We considered two possibilities for the identity of the first peak: (1) a complex of MBP-FGFR2 dimer with FGF1, (2) a dimer of MBP-FGFR2 in DDM micelles. Western blot analysis with an anti-MBP antibody confirmed the presence of MBP-FGFR2 ECD + TM (Fig. 6). We eliminated the possibility of the peak being the FGFR2-FGF1 complex because the expected molecular weight is 230.5 kDa, and western blot analysis with an anti-His-tag antibody did not show the presence of FGF1 (data not shown). In contrast, the expected molecular weight of an MBP-FGFR ECD-TM dimer with a DDM micelle is 213 kDa. Potentially, the inclusion of the TM region or DDM may stabilize an inactive conformation of the dimer, rendering it incapable of binding FGF1. Another possibility is that the MBP fusion-tag interfered with FGF1 binding.

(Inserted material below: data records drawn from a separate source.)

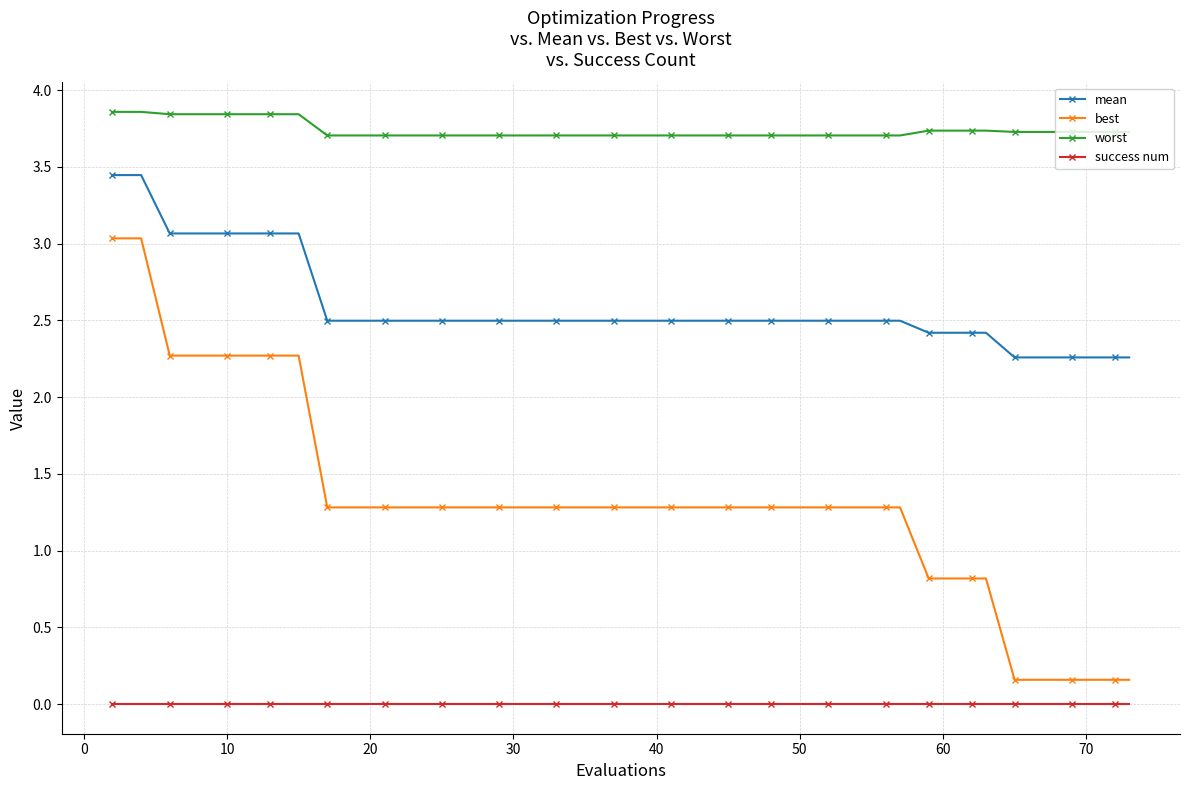

True or false: success num and mean intersect in this chart.

False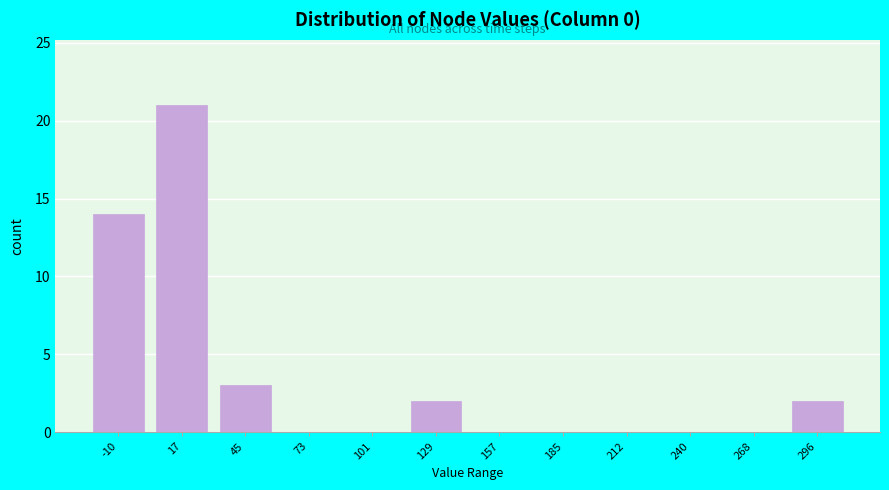

Reading right to left, transcribe all the data shown in this chart.

296=2	268=0	240=0	212=0	185=0	157=0	129=2	101=0	73=0	45=3	17=21	-10=14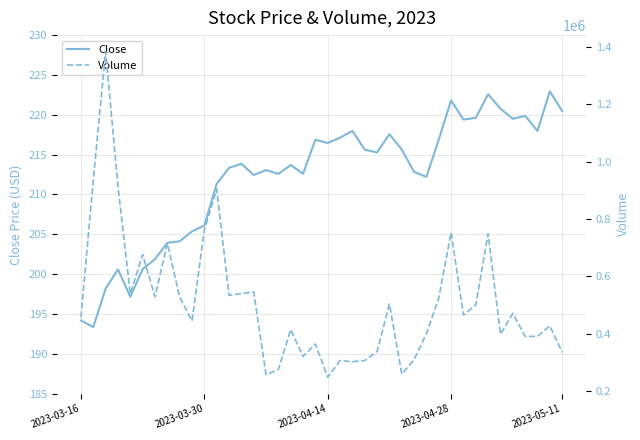

True or false: Volume and Close cross at least once.

False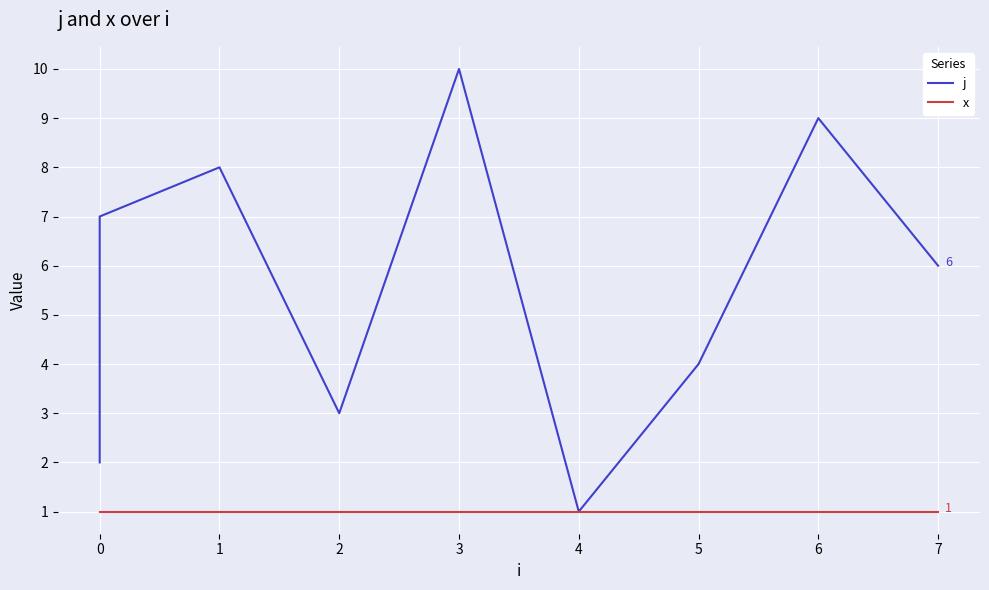

True or false: j and x cross at least once.

False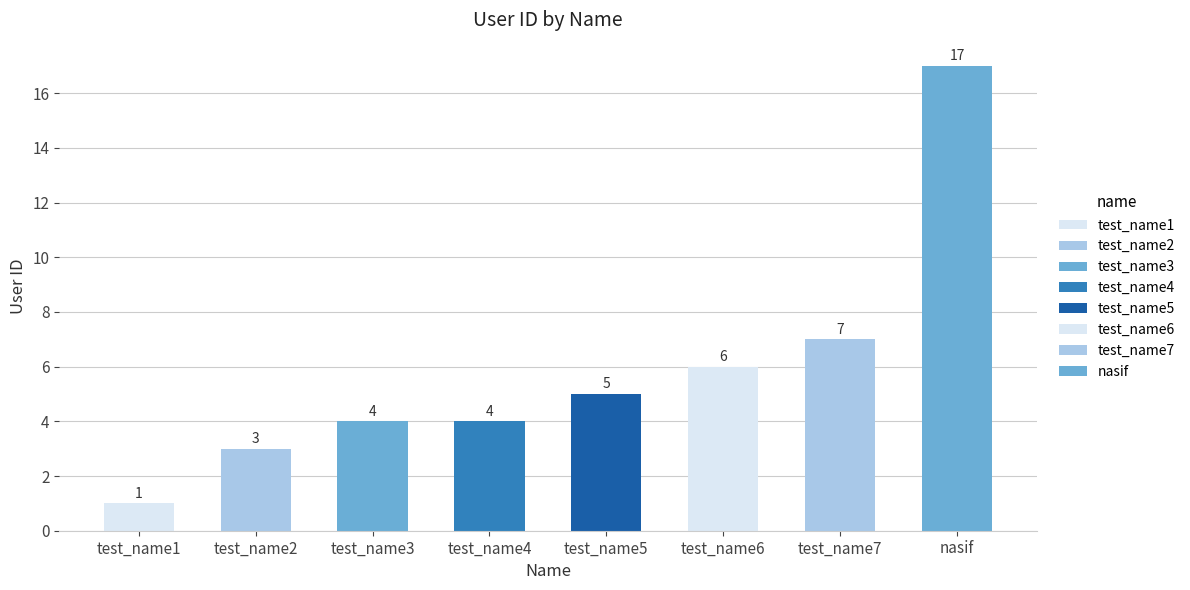

What is the label of the 6th bar from the left?

test_name6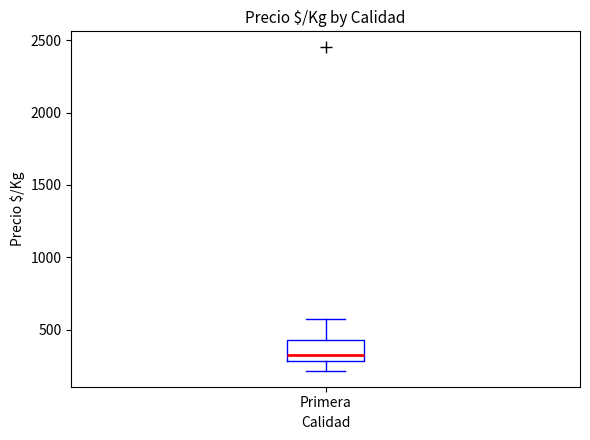

Transcribe this box plot: give where the median line is, the range the box spans, and where the two whiskers end, as read against the y-axis. The values are not printed on the chart, so give them approximately, as read against the axis.

median 350, box 300 to 450, whiskers 200 to 600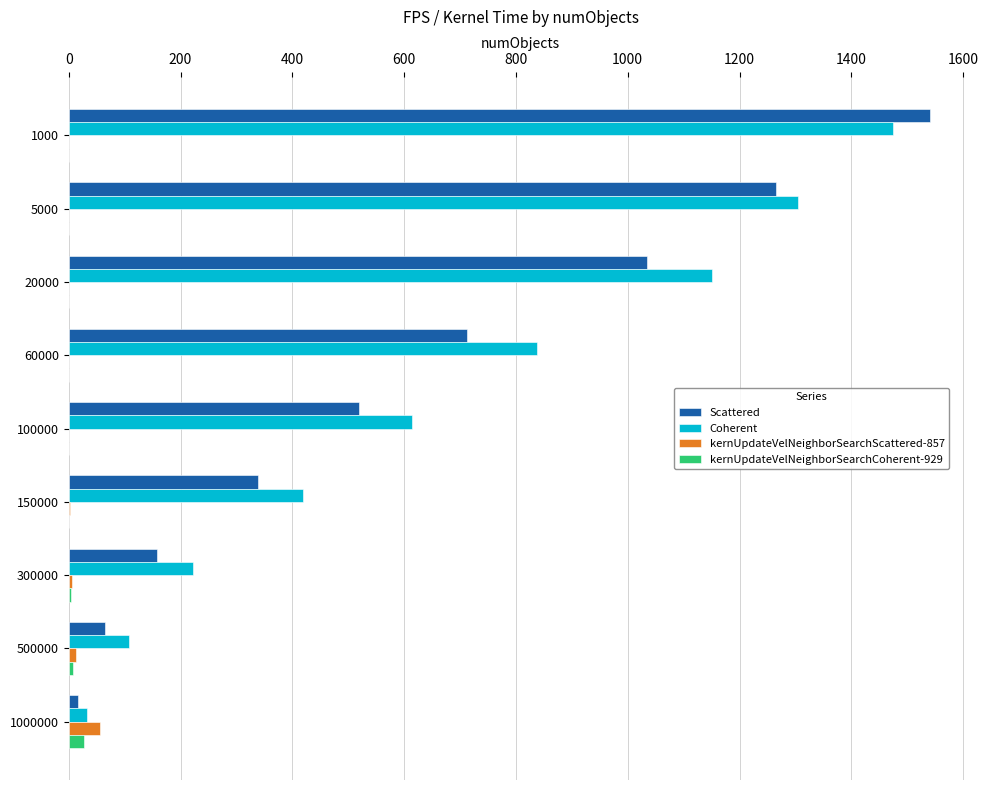

What is the sum of all kernUpdateVelNeighborSearchScattered-857 values?

78.6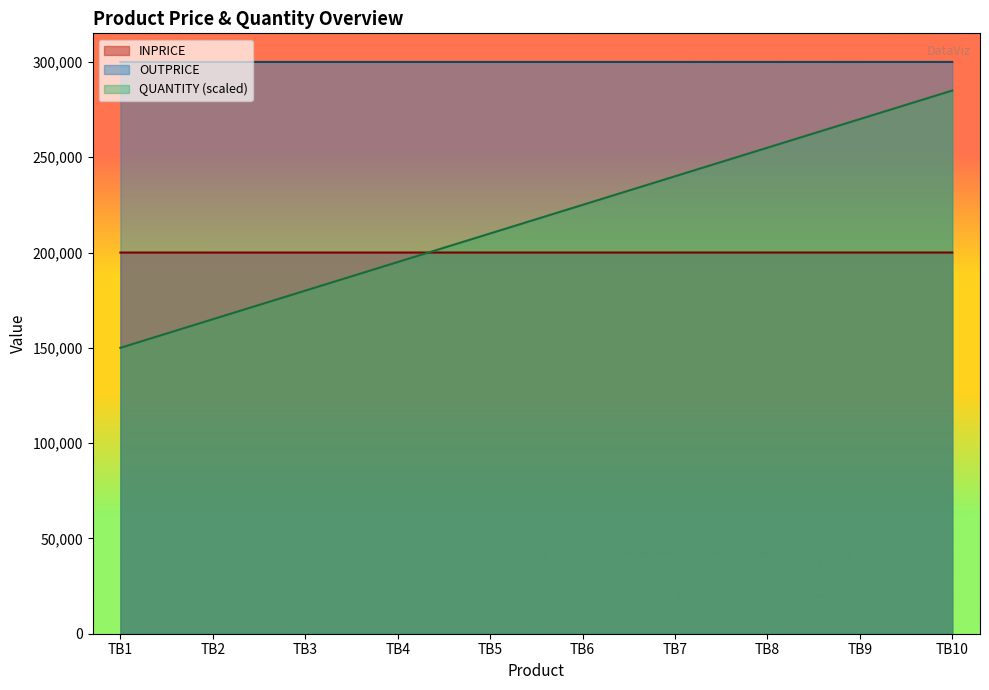

True or false: QUANTITY and INPRICE intersect in this chart.

True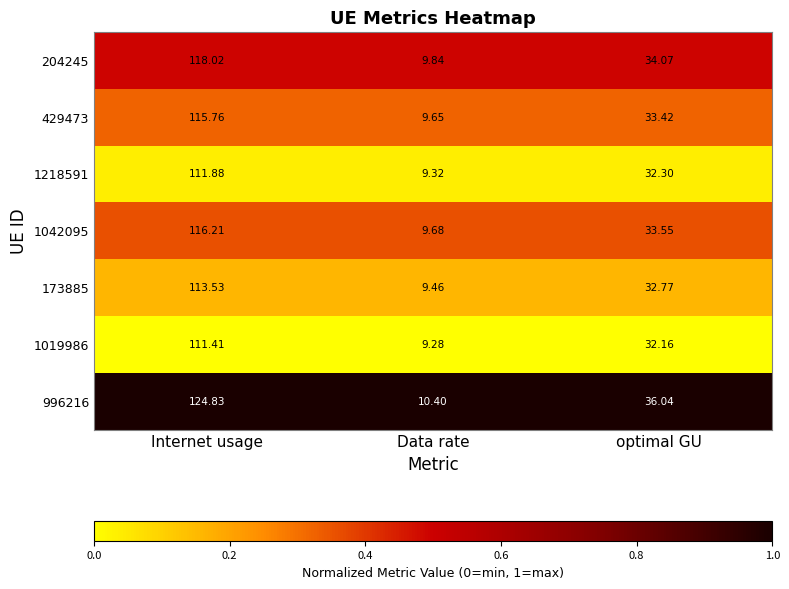

Is the value of 996216 at Internet usage greater than the value of 429473 at Data rate?

Yes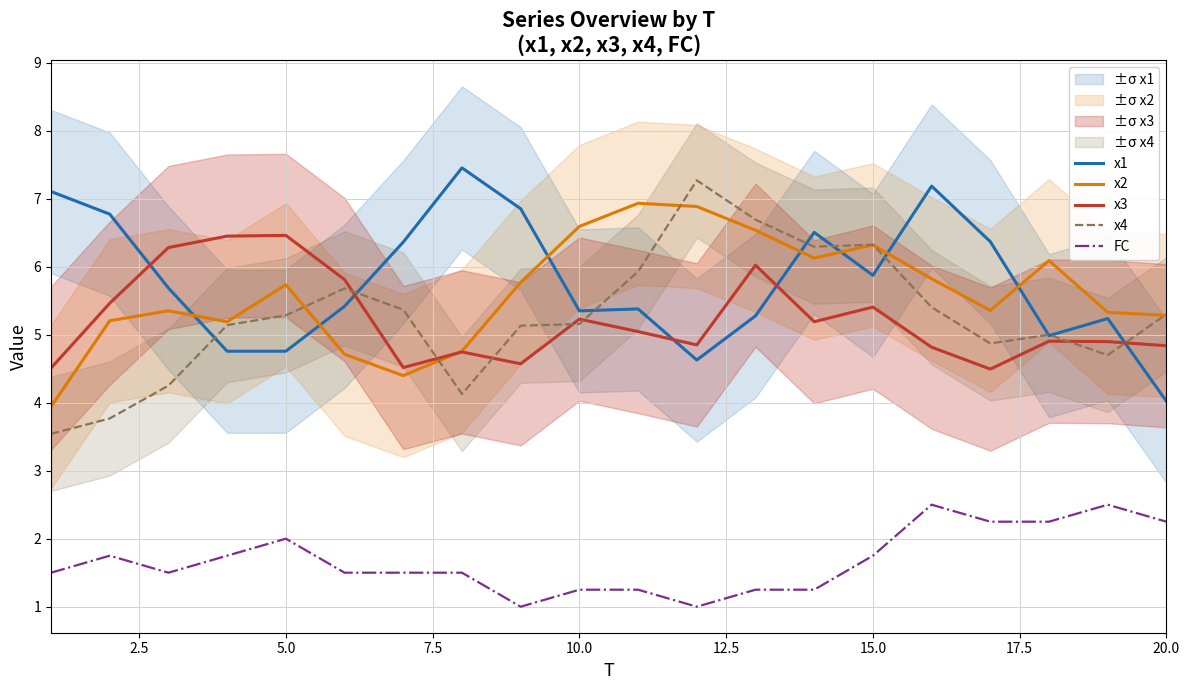

What is the lowest value of the x4 series?

3.5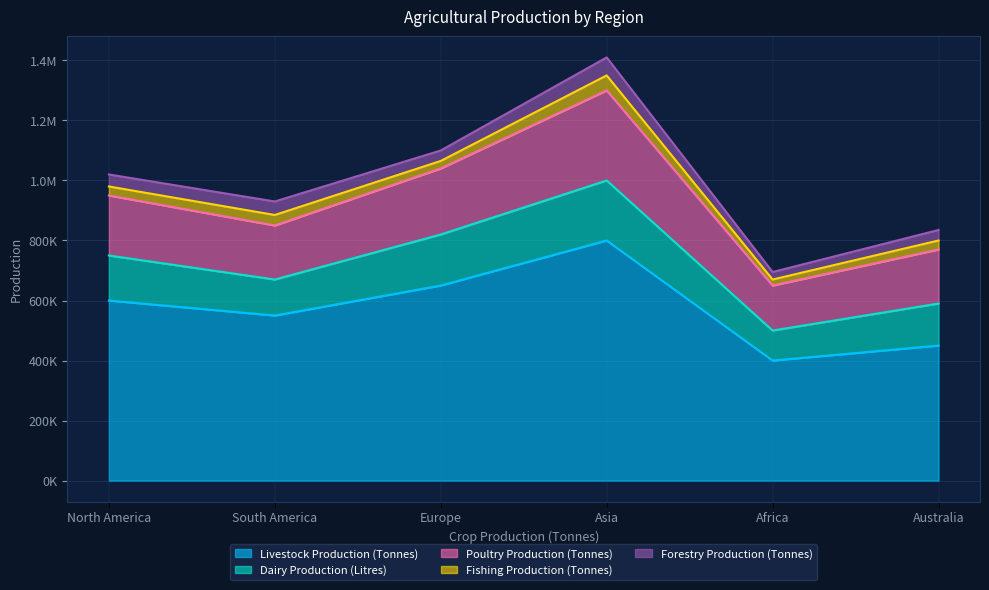

Is it true that Livestock Production (Tonnes) equals 899684 at South America?

False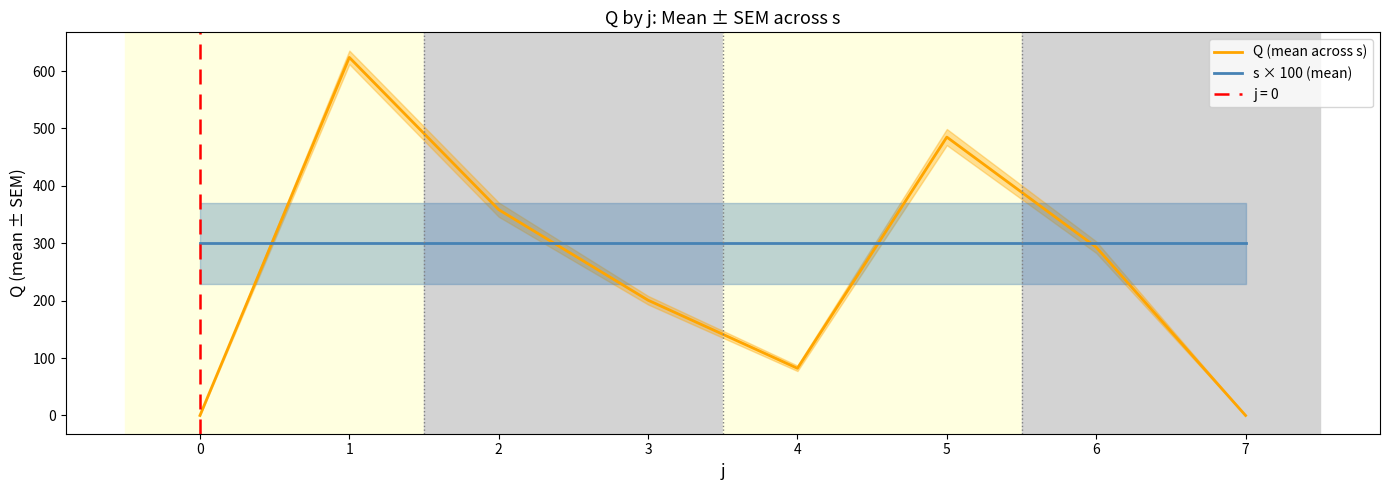

What is the difference between the second highest and second lowest values in the Q (mean across s) series?

485.0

Our results present progress toward recombinantly expressing partially functional FGFR2 ECD + TM in E. coli. This is the first report of recombinant expression in E. coli of a eukaryotic protein kinase construct containing its TM domain. Protein production in E. coli is highly desirable because of low costs, fast growth, easy mutagenesis, and high protein yields. Key steps include the use of the MBP fusion tag, use of the Lemo21 (DE3) strain, refolding from inclusion bodies, and use of the detergent DDM throughout all extraction and purification procedures. The purified FGFR2 ECD + TM demonstrated the ability to dimerize and bind heparin but did not form a stable complex with FGF1 as observed by size exclusion chromatography. This may suggest that the purified FGFR2 was not fully folded or functional. Other possible explanations include: (1) inclusion of the TM or detergent favors an inactive conformation, (2) stable complex formation requires the addition of accessory molecules such as heparin, heparan sulfate, or sodium octasulfate (Zhang et al., 2009), or (3) the MBP fusion tag interfered with FGF1 binding. We plan on future experiments to address these possibilities. The potential inhibitory role of the TM in FGF binding and receptor activation merits further investigation. Future studies of FGFR and receptor kinase function should include the TMs in the expressed protein constructs as its biochemical role is increasingly recognized.